Des échauffourées la nuit dernière, à Saint-André, au Chaudron à Saint-Denis et au Port

violence saint-denis
Des échauffourées la nuit dernière au Port, Saint-Denis et Saint-André
(Photo d'illustration) ©Imaz Press

Des échauffourées ont éclaté la nuit dernière dans la cité Fayard à Saint-André, au Chaudron, à Saint-Denis et au Port. Feux de poubelles et face à face avec les forces de l’ordre ont duré plusieurs heures. Les syndicats de police dénoncent cette montée de violence.

La nuit dernière, du samedi 27 au dimanche 28 février, les policiers sont intervenus sur une rixe dans la cité Fayard, à Saint-André. En quelques minutes, plus d’une cinquantaine de personnes se regroupent autour de l’intervention et la situation dégénère.

Un tractopelle et une école pris pour cible à Saint-André

Durant une bonne partie de la nuit, jeunes et forces de l’ordre se sont fait face. Plusieurs poubelles sont incendiées. "Ils ont incendié un tractopelle et ont aussi pris pour cible l’école du Docteur Martin où ils ont également incendié des poubelles", explique Laurent Boyer, secrétaire départemental adjoint d’Alliance Police Nationale.

Des renforts de police de Saint-Denis ont été mobilisés pour venir en aide à leurs collègues de Saint-Denis.

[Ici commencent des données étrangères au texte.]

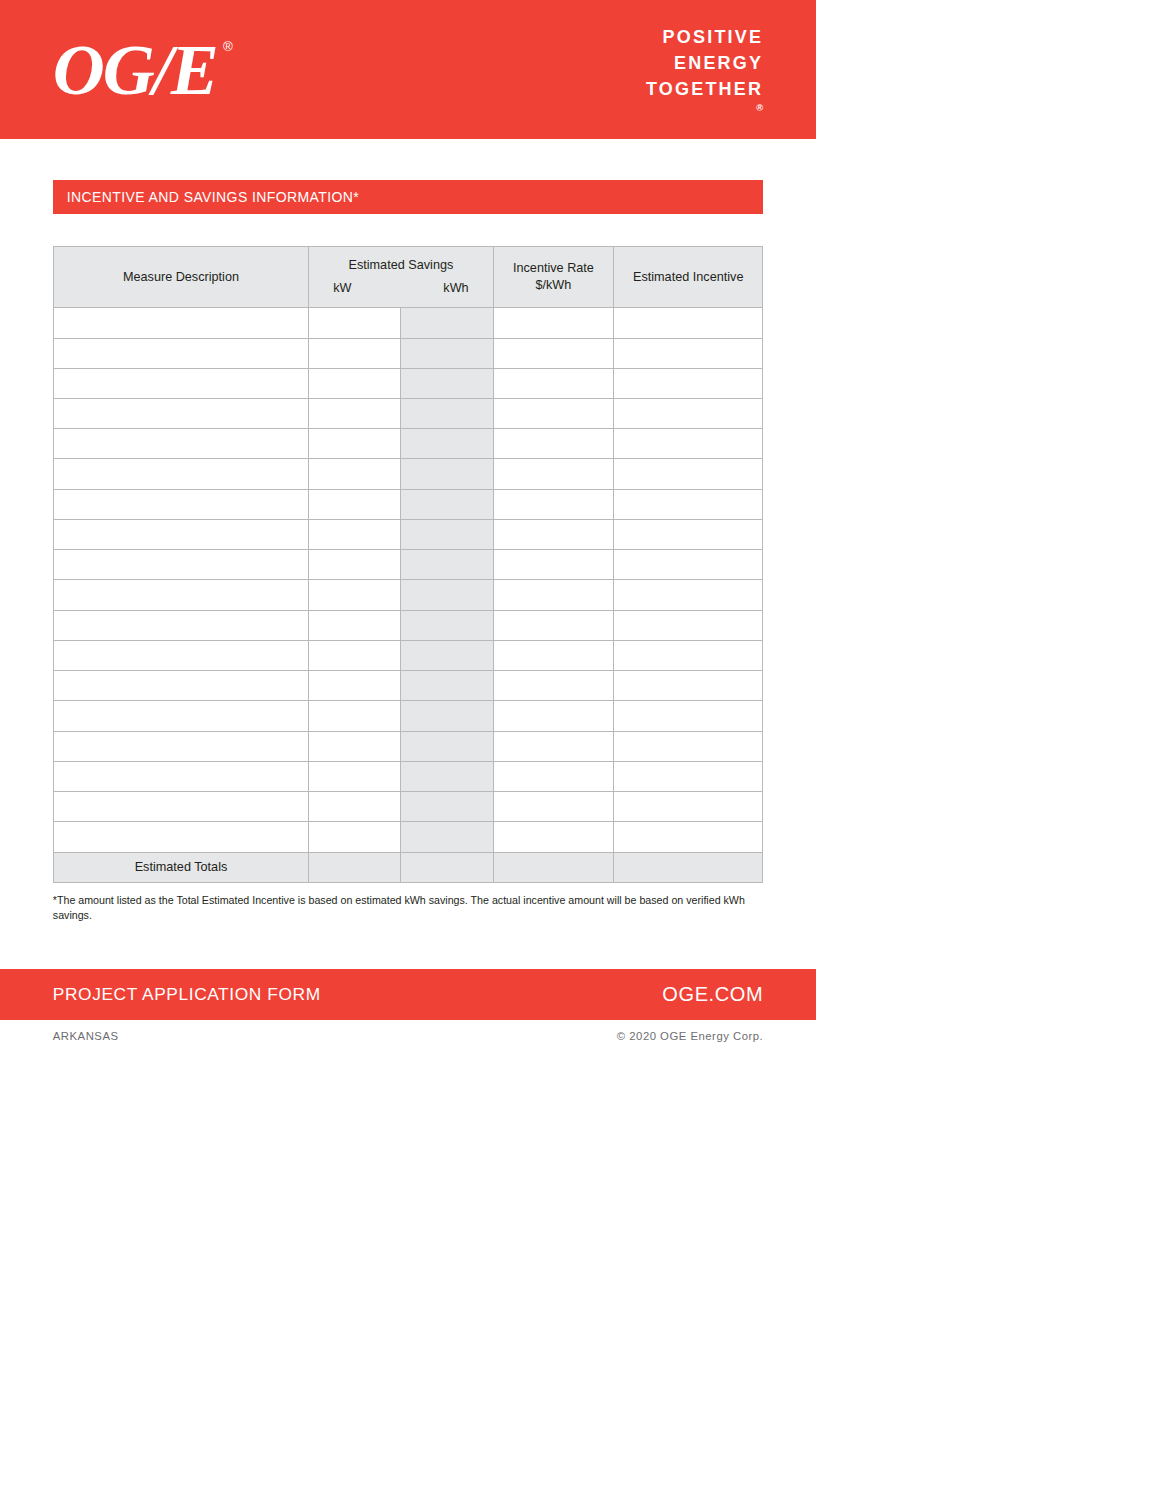OG/E®
POSITIVE ENERGY TOGETHER®
INCENTIVE AND SAVINGS INFORMATION*
| Measure Description | Estimated Savings kW kWh | Incentive Rate $/kWh | Estimated Incentive |
| --- | --- | --- | --- |
| Estimated Totals | | | | |
*The amount listed as the Total Estimated Incentive is based on estimated kWh savings. The actual incentive amount will be based on verified kWh savings.
PROJECT APPLICATION FORM OGE.COM
ARKANSAS © 2020 OGE Energy Corp.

Laurent Boyer, secrétaire départemental adjoint d’Alliance Police Nationale
Laurent Boyer, secrétaire départemental adjoint d’Alliance Police Nationale. ©Michelle Bertil

 

Refus du couvre-feu et violences au Chaudron

La colère monte dans les quartiers ces derniers jours où des jeunes bravent le couvre-feu. Hier soir, des échauffourées ont aussi eu lieu au Port et au Chaudron, à Saint-Denis où jeunes et forces de l’ordre se sont faits face. "Il y avait des attroupements de dizaines de jeunes qui refusaient de respecter le couvre-feu", explique Gilles Clain, représentant du SG Police Force Ouvrière à La Réunion. 

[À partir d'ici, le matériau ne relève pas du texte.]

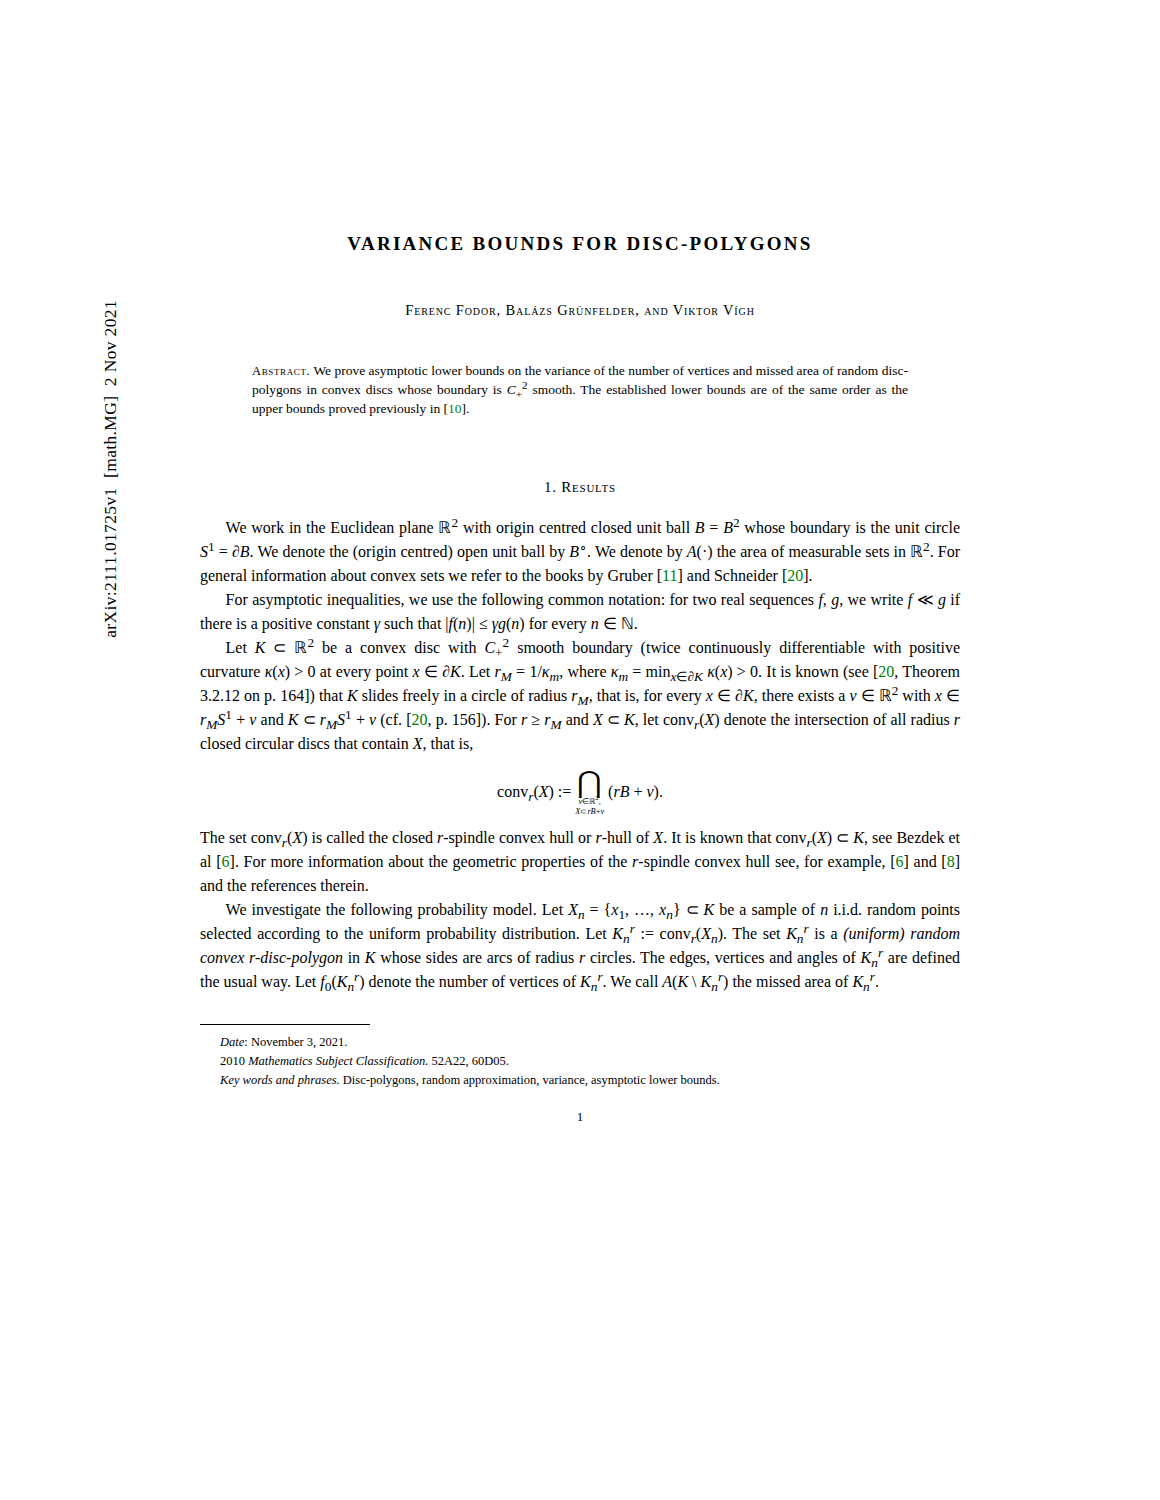arXiv:2111.01725v1 [math.MG] 2 Nov 2021
Variance bounds for disc-polygons
Ferenc Fodor, Balázs Grünfelder, and Viktor Vígh
Abstract. We prove asymptotic lower bounds on the variance of the number of vertices and missed area of random disc-polygons in convex discs whose boundary is C+2 smooth. The established lower bounds are of the same order as the upper bounds proved previously in [10].
1. Results
We work in the Euclidean plane ℝ2 with origin centred closed unit ball B = B2 whose boundary is the unit circle S1 = ∂B. We denote the (origin centred) open unit ball by B∘. We denote by A(·) the area of measurable sets in ℝ2. For general information about convex sets we refer to the books by Gruber [11] and Schneider [20].
For asymptotic inequalities, we use the following common notation: for two real sequences f, g, we write f ≪ g if there is a positive constant γ such that |f(n)| ≤ γg(n) for every n ∈ ℕ.
Let K ⊂ ℝ2 be a convex disc with C+2 smooth boundary (twice continuously differentiable with positive curvature κ(x) > 0 at every point x ∈ ∂K. Let rM = 1/κm, where κm = minx∈∂K κ(x) > 0. It is known (see [20, Theorem 3.2.12 on p. 164]) that K slides freely in a circle of radius rM, that is, for every x ∈ ∂K, there exists a v ∈ ℝ2 with x ∈ rMS1 + v and K ⊂ rMS1 + v (cf. [20, p. 156]). For r ≥ rM and X ⊂ K, let convr(X) denote the intersection of all radius r closed circular discs that contain X, that is,
convr(X) := ⋂ v∈ℝ2,
X⊂rB+v (rB + v).
The set convr(X) is called the closed r-spindle convex hull or r-hull of X. It is known that convr(X) ⊂ K, see Bezdek et al [6]. For more information about the geometric properties of the r-spindle convex hull see, for example, [6] and [8] and the references therein.
We investigate the following probability model. Let Xn = {x1, …, xn} ⊂ K be a sample of n i.i.d. random points selected according to the uniform probability distribution. Let Knr := convr(Xn). The set Knr is a (uniform) random convex r-disc-polygon in K whose sides are arcs of radius r circles. The edges, vertices and angles of Knr are defined the usual way. Let f0(Knr) denote the number of vertices of Knr. We call A(K \ Knr) the missed area of Knr.
Date: November 3, 2021.
2010 Mathematics Subject Classification. 52A22, 60D05.
Key words and phrases. Disc-polygons, random approximation, variance, asymptotic lower bounds.
1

La Réunion est sous couvre-feu depuis mercredi dernier de 22 heures à 5 heures du matin pour lutter contre la propagation du coronavirus dans l’île. Ce couvre-feu généralisé est en vigueur pour deux semaines.

Regardez les précisions de Réunion La 1ère :

Des échauffourées la nuit dernière à Saint-André, au Chaudron, à Saint-Denis et au Port. Les syndicats de police dénoncent cette montée de violence

 

Colère des quartiers et frustration générale

Selon les syndicats, vendredi soir déjà, les policiers avaient été victimes d’une embuscade au Chaudron. Sur les réseaux sociaux, une vidéo circule, montrant un individu armé d’une carabine et se disant prêt à tirer sur les forces de l’ordre.

Vendredi soir également, la tension était montée au Port avec quelques feux de poubelles. "Hier soir, c’est encore monté d’un cran car les trois communes étaient concernées : Saint-Denis, Saint-André et Le Port, remarque Gilles Clain, représentant du SG Police Force Ouvrière à La Réunion, qui demande "une réponse pénale forte". La question est maintenant de savoir si ça va durer".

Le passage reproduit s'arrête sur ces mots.